First, young-un, I gots me a decade and a half on you and almost a decade on GMing on you, so let me say "yup".

But I dont care who grognard is or aint, whipper-snapper, cuz the OP point was made clear when we saw the Nein's Waterdeep Heist to steal the macguffin to make the Ebberon trek to free Kiri from the Pokemon and escaped on the gnomish illuminati black gyrocopter.
 



Umbran

Mod Squad
Staff member
Supporter
Your "friend's" ("asking for a friend") theory is pretty ludicrous on a number of grounds, as people have pointed out, but it's particularly bad, because you haven't defined "Grognard".

I'm 40. I've been DMing D&D for 30 bloody years. I'm pretty sure I'm a "Grognard".

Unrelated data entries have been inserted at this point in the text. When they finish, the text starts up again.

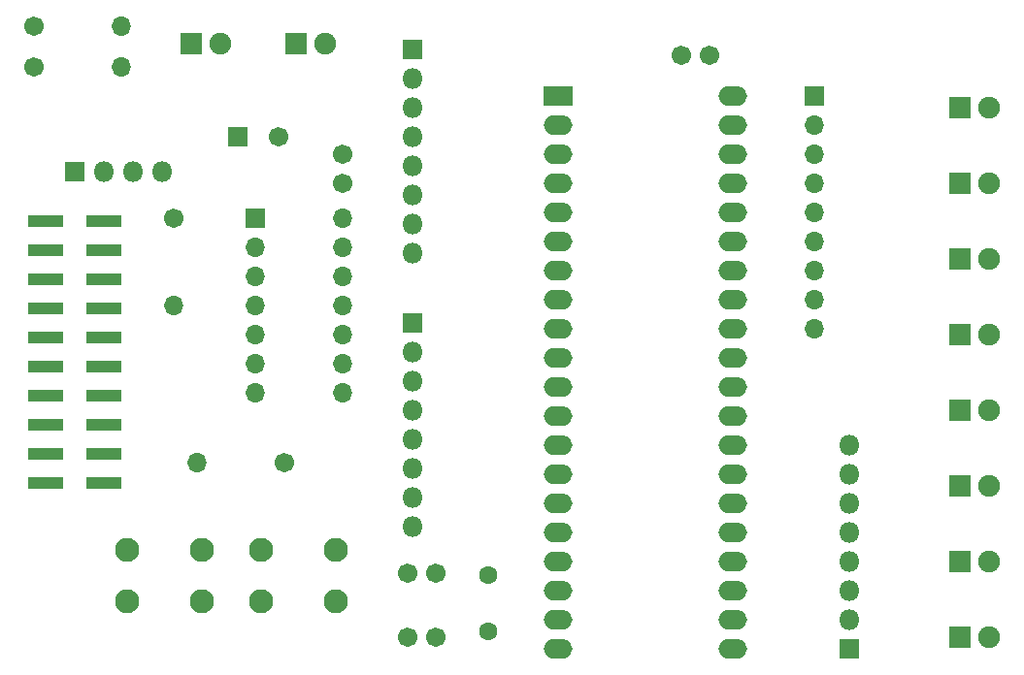
<source format=gbr>
G04 #@! TF.GenerationSoftware,KiCad,Pcbnew,(5.1.5)-3*
G04 #@! TF.CreationDate,2020-04-06T14:20:25-04:00*
G04 #@! TF.ProjectId,atusbprog,61747573-6270-4726-9f67-2e6b69636164,rev?*
G04 #@! TF.SameCoordinates,Original*
G04 #@! TF.FileFunction,Soldermask,Top*
G04 #@! TF.FilePolarity,Negative*
%FSLAX46Y46*%
G04 Gerber Fmt 4.6, Leading zero omitted, Abs format (unit mm)*
G04 Created by KiCad (PCBNEW (5.1.5)-3) date 2020-04-06 14:20:25*
%MOMM*%
%LPD*%
G04 APERTURE LIST*
%ADD10C,1.701600*%
%ADD11O,1.701600X1.701600*%
%ADD12R,1.901600X1.901600*%
%ADD13C,1.901600*%
%ADD14C,2.101600*%
%ADD15R,1.701600X1.701600*%
%ADD16C,1.601600*%
%ADD17O,2.501600X1.701600*%
%ADD18R,2.501600X1.701600*%
%ADD19O,1.801600X1.801600*%
%ADD20R,1.801600X1.801600*%
%ADD21R,3.101600X1.101600*%
G04 APERTURE END LIST*
D10*
X107188000Y-68580000D03*
D11*
X114808000Y-68580000D03*
D10*
X107188000Y-72136000D03*
D11*
X114808000Y-72136000D03*
D12*
X130048000Y-70104000D03*
D13*
X132588000Y-70104000D03*
D12*
X120904000Y-70104000D03*
D13*
X123444000Y-70104000D03*
D14*
X127000000Y-118800000D03*
X127000000Y-114300000D03*
X133500000Y-118800000D03*
X133500000Y-114300000D03*
X121816000Y-114300000D03*
X121816000Y-118800000D03*
X115316000Y-114300000D03*
X115316000Y-118800000D03*
D10*
X128468000Y-78232000D03*
D15*
X124968000Y-78232000D03*
D10*
X134112000Y-82296000D03*
X134112000Y-79796000D03*
X139740000Y-116332000D03*
X142240000Y-116332000D03*
X142240000Y-121920000D03*
X139740000Y-121920000D03*
X163616000Y-71120000D03*
X166116000Y-71120000D03*
D16*
X146812000Y-116532000D03*
X146812000Y-121412000D03*
D11*
X134112000Y-85344000D03*
X126492000Y-100584000D03*
X134112000Y-87884000D03*
X126492000Y-98044000D03*
X134112000Y-90424000D03*
X126492000Y-95504000D03*
X134112000Y-92964000D03*
X126492000Y-92964000D03*
X134112000Y-95504000D03*
X126492000Y-90424000D03*
X134112000Y-98044000D03*
X126492000Y-87884000D03*
X134112000Y-100584000D03*
D15*
X126492000Y-85344000D03*
D17*
X168148000Y-74676000D03*
X152908000Y-122936000D03*
X168148000Y-77216000D03*
X152908000Y-120396000D03*
X168148000Y-79756000D03*
X152908000Y-117856000D03*
X168148000Y-82296000D03*
X152908000Y-115316000D03*
X168148000Y-84836000D03*
X152908000Y-112776000D03*
X168148000Y-87376000D03*
X152908000Y-110236000D03*
X168148000Y-89916000D03*
X152908000Y-107696000D03*
X168148000Y-92456000D03*
X152908000Y-105156000D03*
X168148000Y-94996000D03*
X152908000Y-102616000D03*
X168148000Y-97536000D03*
X152908000Y-100076000D03*
X168148000Y-100076000D03*
X152908000Y-97536000D03*
X168148000Y-102616000D03*
X152908000Y-94996000D03*
X168148000Y-105156000D03*
X152908000Y-92456000D03*
X168148000Y-107696000D03*
X152908000Y-89916000D03*
X168148000Y-110236000D03*
X152908000Y-87376000D03*
X168148000Y-112776000D03*
X152908000Y-84836000D03*
X168148000Y-115316000D03*
X152908000Y-82296000D03*
X168148000Y-117856000D03*
X152908000Y-79756000D03*
X168148000Y-120396000D03*
X152908000Y-77216000D03*
X168148000Y-122936000D03*
D18*
X152908000Y-74676000D03*
D12*
X187960000Y-88900000D03*
D13*
X190500000Y-88900000D03*
X190500000Y-75692000D03*
D12*
X187960000Y-75692000D03*
X187960000Y-82296000D03*
D13*
X190500000Y-82296000D03*
X190500000Y-95504000D03*
D12*
X187960000Y-95504000D03*
X187960000Y-108712000D03*
D13*
X190500000Y-108712000D03*
X190500000Y-121920000D03*
D12*
X187960000Y-121920000D03*
X187960000Y-102108000D03*
D13*
X190500000Y-102108000D03*
X190500000Y-115316000D03*
D12*
X187960000Y-115316000D03*
D19*
X118364000Y-81280000D03*
X115824000Y-81280000D03*
X113284000Y-81280000D03*
D20*
X110744000Y-81280000D03*
D19*
X140208000Y-88392000D03*
X140208000Y-85852000D03*
X140208000Y-83312000D03*
X140208000Y-80772000D03*
X140208000Y-78232000D03*
X140208000Y-75692000D03*
X140208000Y-73152000D03*
D20*
X140208000Y-70612000D03*
X140208000Y-94488000D03*
D19*
X140208000Y-97028000D03*
X140208000Y-99568000D03*
X140208000Y-102108000D03*
X140208000Y-104648000D03*
X140208000Y-107188000D03*
X140208000Y-109728000D03*
X140208000Y-112268000D03*
X178308000Y-105156000D03*
X178308000Y-107696000D03*
X178308000Y-110236000D03*
X178308000Y-112776000D03*
X178308000Y-115316000D03*
X178308000Y-117856000D03*
X178308000Y-120396000D03*
D20*
X178308000Y-122936000D03*
D11*
X175260000Y-94996000D03*
X175260000Y-92456000D03*
X175260000Y-89916000D03*
X175260000Y-87376000D03*
X175260000Y-84836000D03*
X175260000Y-82296000D03*
X175260000Y-79756000D03*
X175260000Y-77216000D03*
D15*
X175260000Y-74676000D03*
D10*
X129032000Y-106680000D03*
D11*
X121412000Y-106680000D03*
X119380000Y-92964000D03*
D10*
X119380000Y-85344000D03*
D21*
X113264000Y-85598000D03*
X108224000Y-85598000D03*
X113264000Y-88138000D03*
X108224000Y-88138000D03*
X113264000Y-90678000D03*
X108224000Y-90678000D03*
X113264000Y-93218000D03*
X108224000Y-93218000D03*
X113264000Y-95758000D03*
X108224000Y-95758000D03*
X113264000Y-98298000D03*
X108224000Y-98298000D03*
X113264000Y-100838000D03*
X108224000Y-100838000D03*
X113264000Y-103378000D03*
X108224000Y-103378000D03*
X113264000Y-105918000D03*
X108224000Y-105918000D03*
X113264000Y-108458000D03*
X108224000Y-108458000D03*
M02*

</source>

In its original use in the RPG set, no, not really. It isn't just about how long you've been gaming (and, you're about a decade short, there, to qualify), but also about where you came from before that. The truest grognards are the ones who came at D&D like Gygax - from wargaming, back in the days of Basic and early 1e. And it is also about attitude. If you're not grumbling* about all the newfangled stuff in 2E, you're not a grognard.

But, you know, language weakens, generalizes, and loses meaning over time. Call yourself what you want.




*Grognard even more originally comes from the Napoleonic wars - "grognard" means "grumbler", and they were the soldiers who were in Napoleon's first Imperial Guard, and were in the final charge at Waterloo.